E and I lunch dated as usually, talking about all the things and none of the things with our thirty minutes. He shrugged the income shift off, assured me with a smirk I could hear through my earbuds, that he isn't concerned. 

"Now you'll have more time," he said.

"But what about the loss in income?"

"My budget isn't affected, and if it is, I'll figure it out; I always do."

I don’t know how we’ll get to the large number we agreed to pray for. I don’t know at all. I do know that God does. I know that he has plans for us, and though he has a funny way of showing me he is listening to me, I know that he is. He may well decide that number isn’t for us, and that is okay, too. But, I do know that he has made good on my prayer asking him to guide me, lead me. I’ve been praying for his no, as well as his yes. Praying that whatever path he has set for me, for us, that he’d give me no choice but to follow. That he’d make clear how I’m to spend my time.

So this afternoon, I’m gratefully sharing my notes, my lessons, and some special verses on humility. I am peacefully laughing at what is, and gratefully, in full humility, being obedient, patient, and attentive to God’s will.

Humility

What: A personal quality of dependence on God and respect for others.

How: God-given virtue of holiness; unnatural human instinct, which is to be self-preserving, and selfish.

Who: Jesus was the perfect model of humility

  • Became human despite holiness

  • Was without sin

  • Humble Savior, served others

  • Humbled himself to God’s will

Why: Jesus urged us to become humble, to serve others and become less self-centered. God praises, honors humility.

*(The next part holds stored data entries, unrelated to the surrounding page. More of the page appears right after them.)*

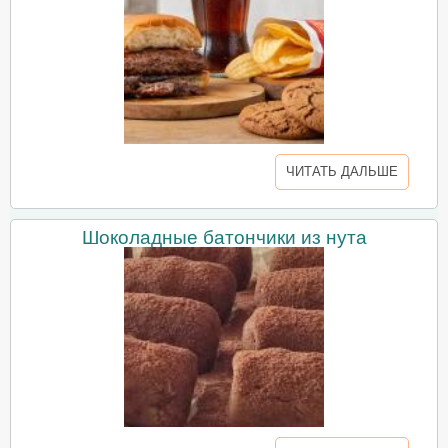
ЧИТАТЬ ДАЛЬШЕ
Шоколадные батончики из нута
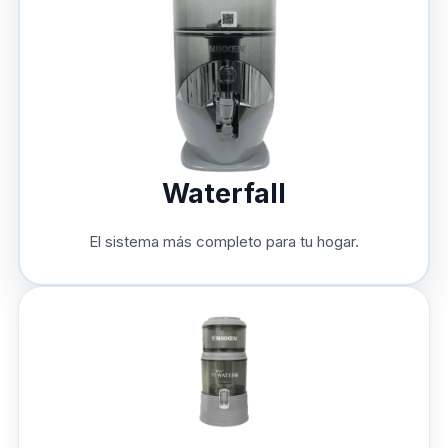
Waterfall
El sistema más completo para tu hogar.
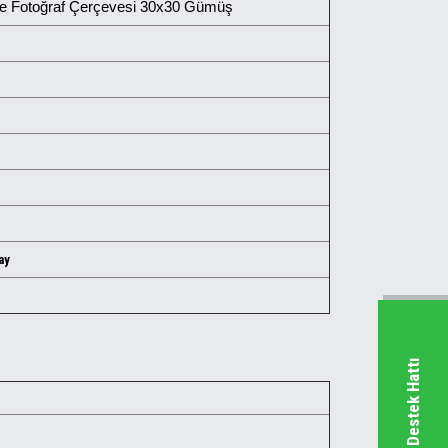
e Fotoğraf Çerçevesi 30x30 Gümüş
ay
Whatsapp Destek Hattı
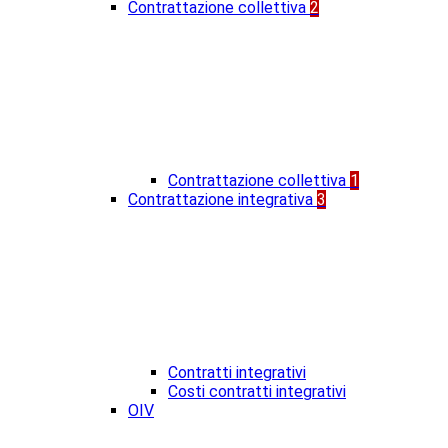
Contrattazione collettiva
2
Contrattazione collettiva
1
Contrattazione integrativa
3
Contratti integrativi
Costi contratti integrativi
OIV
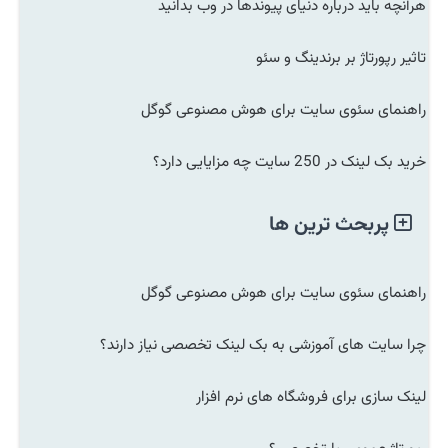
هرآنچه باید درباره دنیای پیوندها در وب بدانید
تاثیر رپورتاژ بر برندینگ و سئو
راهنمای سئوی سایت برای هوش مصنوعی گوگل
خرید بک لینک در 250 سایت چه مزایایی دارد؟
پربحث ترین ها
راهنمای سئوی سایت برای هوش مصنوعی گوگل
چرا سایت های آموزشی به بک لینک تخصصی نیاز دارند؟
لینک سازی برای فروشگاه های نرم افزار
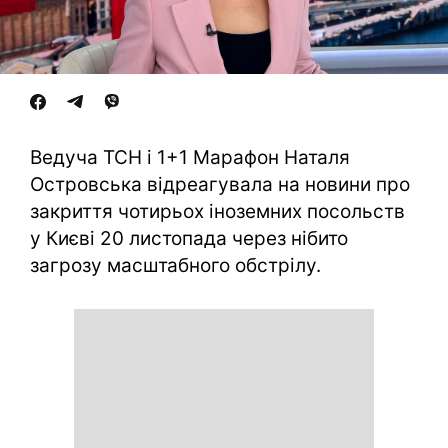
Ведуча ТСН і 1+1 Марафон Наталя
Островська відреагувала на новини про
закриття чотирьох іноземних посольств
у Києві 20 листопада через нібито
загрозу масштабного обстрілу.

Key take away: Humility is God given, and cultivated. It doesn’t come natural to any of us, but it is well worth our desire and aim. When we are blessed with humility, we react with praise, and in that praise God is exalted.

My Personal Memory Verse for January:

Rejoice in the Lord always…Rejoice! Let your gentleness be evident to all. The Lord is near. Do not be anxious about anything, but in every situation, by prayer and petition, with thanksgiving, present your requests to God. And the peace of God, which transcends all understanding, will guard your hearts and minds in Christ Jesus…Whatever is true, whatever is noble, whatever is right, whatever is pure, whatever is lovely, whatever is admirable—if anything is excellent or praiseworthy—think about such things…And the God of peace will be with you.
— Philippians 4:4-7, 8, 9

There is so much more to dig into. I read Philippians a few months back in my read through of the Bible, but was reminded of this verse in last week’s service. Our church is focusing on prayer for 2016, and Pastor Daniel opened up our church wide focus with a sermon entitled, Take Heart and Pray. We focused on Philippians 4:4-9 and Psalm 27 (which we’ll focus on for the rest of the month).

My heart is ripe for this topic, and I am deeply grateful in how I’ve already begun to understand prayer deeper, along with being shown my own pride. I’ll surely be praying for more humility. 

Wishing you a blessed 2016. May your heart be humble, faithful, and full of joy. And always, all my best wishes for you and yours!